You can tell a lot about how a party’s press operation thinks things are going from who it sends out to do its dirty work on the airwaves. Yesterday the Conservatives sent Michael Fallon out to defend the Government’s £9m pro-EU leaflet, which suggested that they knew it was going to be controversial and would need defending by someone skilled at sticking to the line, even when the line is totally untenable and difficult to defend.

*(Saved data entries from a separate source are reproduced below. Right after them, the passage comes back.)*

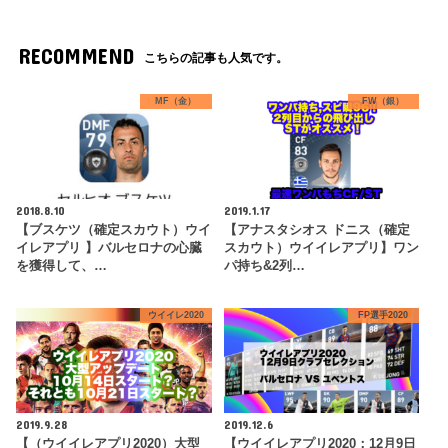
RECOMMEND
こちらの記事も人気です。
MF（金）
FW（銀）
2018.8.10
2019.1.17
【ブスケツ（確定スカウト）ウイ
【アナスタシオス ドニス（確定
イレアプリ 】バルセロナの心臓
スカウト）ウイイレアプリ】ワン
を獲得して、…
パ持ち&2列…
ウイイレ2020
FP選手2020
2019.9.28
2019.12.6
【（ウイイレアプリ2020）大型
【ウイイレアプリ2020：12月9日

Today, Nick Boles popped up on Radio 4 to defend David Cameron’s eventual admission that he had indeed made money from the offshore fund set up by his father. The Skills Minister had been sent out to do a personal, sorrowful interview on behalf of the Prime Minister, in which he repeatedly emphasised the natural instinct that David Cameron felt to protect his father in responding to the revelations about his tax arrangements. There was no attempt to go on the attack over this. Instead, Boles tried to pour oil all over the troubled waters caused by the partial statements and defensiveness from the Downing Street press operation over the past few days.
That Cameron refused to take questions from the press at his referendum event in Exeter yesterday also tells you a great deal about how he feels the past few days have gone. It’s not just his personal problems with the Panama Papers that have been causing grief. The Prime Minister went away to try to recover from the vitriolic Tory row on disability benefit cuts, only to return to a crisis in the steel industry. Now he is engulfed in his own row, and has another Tory party row to deal with when recess is over too, with MPs in a rage about the government’s leaflets.
The government is back in an omnishambles period. Experience will tell the Prime Minister that this doesn’t last for ever, or indeed stop you from increasing the number of seats you have in Parliament at the next election – which is something Labour needs to be aware of as it enjoys this miserable period for the Conservatives – but for Cameron, the problem is that he is trying to stay relevant and powerful as Prime Minister for as long as possible so that he can get on with building a legacy. Strings of rows like the ones the government has just endured will make that much more difficult.